▶ [Passage]
--------

This example shows how to run an end-to-end trained Mask R-CNN model from the model zoo using a single GPU for inference. As configured, this will run inference on all images in coco_2014_minival
(which must be properly installed).
python tools/test_net.py \
--cfg configs/12_2017_baselines/e2e_mask_rcnn_R-101-FPN_2x.yaml \
TEST.WEIGHTS https://s3-us-west-2.amazonaws.com/detectron/35861858/12_2017_baselines/e2e_mask_rcnn_R-101-FPN_2x.yaml.02_32_51.SgT4y1cO/output/train/coco_2014_train:coco_2014_valminusminival/generalized_rcnn/model_final.pkl \
NUM_GPUS 1
Running inference with the same model using $N
GPUs (e.g., N=8
).
python tools/test_net.py \
--cfg configs/12_2017_baselines/e2e_mask_rcnn_R-101-FPN_2x.yaml \
--multi-gpu-testing \
TEST.WEIGHTS https://s3-us-west-2.amazonaws.com/detectron/35861858/12_2017_baselines/e2e_mask_rcnn_R-101-FPN_2x.yaml.02_32_51.SgT4y1cO/output/train/coco_2014_train:coco_2014_valminusminival/generalized_rcnn/model_final.pkl \
NUM_GPUS $N
On an NVIDIA Tesla P100 GPU, inference should take about 130-140 ms per image for this example.
This is a tiny tutorial showing how to train a model on COCO. The model will be an end-to-end trained Faster R-CNN using a ResNet-50-FPN backbone. For the purpose of this tutorial, we'll use a short training schedule and a small input image size so that training and inference will be relatively fast. As a result, the box AP on COCO will be relatively low compared to our baselines. This example is provided for instructive purposes only (i.e., not for comparing against publications).

--------

▶ [Supplied data]
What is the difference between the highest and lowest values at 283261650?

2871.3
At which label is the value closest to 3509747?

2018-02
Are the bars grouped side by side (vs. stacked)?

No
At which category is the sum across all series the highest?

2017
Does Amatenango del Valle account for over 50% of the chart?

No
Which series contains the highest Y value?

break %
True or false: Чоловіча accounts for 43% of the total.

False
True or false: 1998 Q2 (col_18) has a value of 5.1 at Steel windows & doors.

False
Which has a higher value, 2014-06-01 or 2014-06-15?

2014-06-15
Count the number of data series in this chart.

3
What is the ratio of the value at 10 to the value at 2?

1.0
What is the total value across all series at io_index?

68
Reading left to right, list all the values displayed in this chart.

--------

▶ [Directions]
a – Retype the stretch of the passage on running and training models from "This is a tiny" through "comparing against publications).".
b – Summarize the passage on running and training models in two sentences.
c – According to the passage on running and training models, what backbone does the Faster R-CNN in the training tutorial use?

▶ [Responses by task]
a –
This is a tiny tutorial showing how to train a model on COCO. The model will be an end-to-end trained Faster R-CNN using a ResNet-50-FPN backbone. For the purpose of this tutorial, we'll use a short training schedule and a small input image size so that training and inference will be relatively fast. As a result, the box AP on COCO will be relatively low compared to our baselines. This example is provided for instructive purposes only (i.e., not for comparing against publications).

b – The passage gives commands for running inference with an end-to-end trained Mask R-CNN model from the model zoo, either on a single GPU over all images in coco_2014_minival or on $N GPUs, and notes that on an NVIDIA Tesla P100 GPU this takes about 130-140 ms per image. It then introduces a tutorial on training an end-to-end Faster R-CNN with a ResNet-50-FPN backbone on COCO, using a short schedule and small input image size for speed, so the box AP will be relatively low and the example is for instruction only.

c – A ResNet-50-FPN backbone.